Estaba alucinando tanto que no reparé en dos tipos que salían de un coche aparcado cerrándome la salida hacia la calzada, entre el camión que me servía de parapeto y la furgoneta inmediata. El coche no era un Ibiza rojo sino un Peugeot azul marino, pero la mirada de los tipos era inequívoca: jaleo seguro. Fue el de la derecha el que me cerró la huida más directa por la acera hacia Travesera, paraíso de luz y tráfico, así que me erguí todo lo que pude y me encaré a él metiendo una mano en el bolsillo:

—Tú, milhombres: me vas a dejar pasar por las buenas o te voy a tener que soltar un par de hostias.

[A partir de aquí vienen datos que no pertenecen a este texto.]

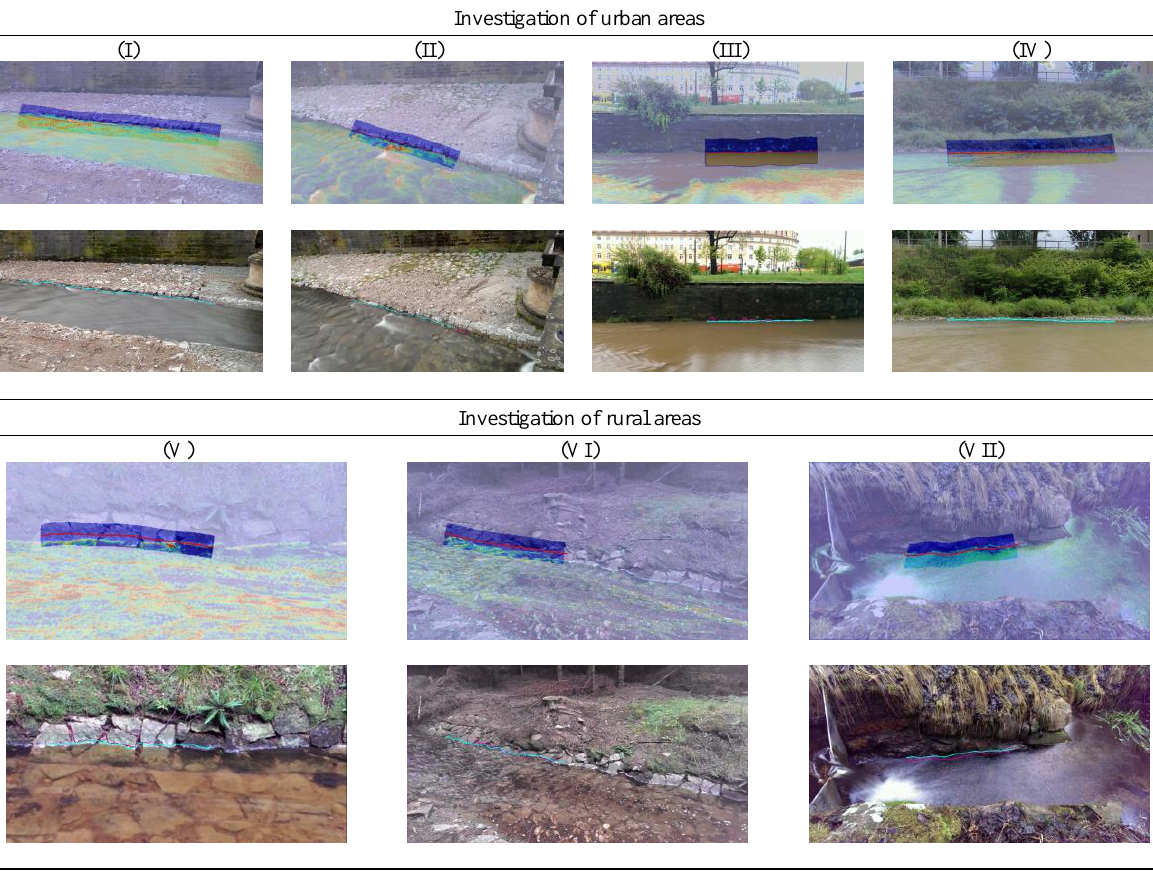
Table 3. Experimental investigations of water lines using the spatio-temporal texture (urban study areas (I) & (II)) and rural areas (V)-(VII)) or the average image (urban study areas (III) & (IV)) for image segmentation. Top rows: Overlay of average & spatio- temporal texture image containing masked ROI & initial shore line (red). Lower lines: determined water line using 3 fps (blue) & 5 fps (pink) for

En un principio creí que el movimiento que inició era para apartarse y pensé, en una fracción de segundo, en la desventaja que me daba pasar junto a él y ofrecerle la espalda. Pero no hubo problema porque el movimiento que inició no era para apartarse: fue un paso atrás para convertir su pierna derecha en una catapulta de siete muelles y dispararme al careto un mocasín del 45, con su pie correspondiente dándole cuerpo.